And they shall know no FOMO.
FOMO is characterized by a desire to stay continually connected with what others are doing. It is also defined as a fear of regret.
Until recently I wasn't familiar with the acronym FOMO (Fear of Missing Out), but I must admit I was shocked when I found out it is actually a kind of social anxiety.
From the Wikipedia:
It is characterized by a desire to stay continually connected with what others are doing. FOMO is also defined as a fear of regret, which may lead to concerns that one might miss an opportunity for social interaction, a novel experience or a profitable investment.
If you're a hobbyist and a GW model colector, I bet you raised a brow when reading that quote.
In recent years we (the hobbyists) were happy because the relentless stream of releases coming from Nottingham meant a nearly infinite number of shiny cool models to build, convert and paint. But at some point some of us started to feel pushed to buy more stuff, post it online, and so on.
Trying to keep up with a company that big is just impossible unless you're rich. And I'm not. I'm not even a completist, but I like conversions more than anything else, and looking for good kits with the best bits always felt like a funny hunt.

• _Problem requirements_:
Copy the FOMO text between "And they shall" and "of social anxiety.", inclusive, swapping "regret" for "loss".

• _Data provided_:
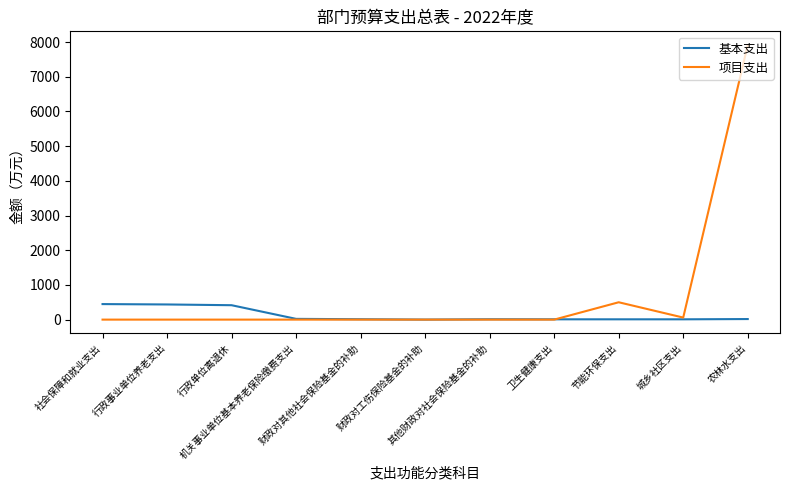

Which series has the largest total across all categories?

项目支出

• _Your solution_:
And they shall know no FOMO.
FOMO is characterized by a desire to stay continually connected with what others are doing. It is also defined as a fear of loss.
Until recently I wasn't familiar with the acronym FOMO (Fear of Missing Out), but I must admit I was shocked when I found out it is actually a kind of social anxiety.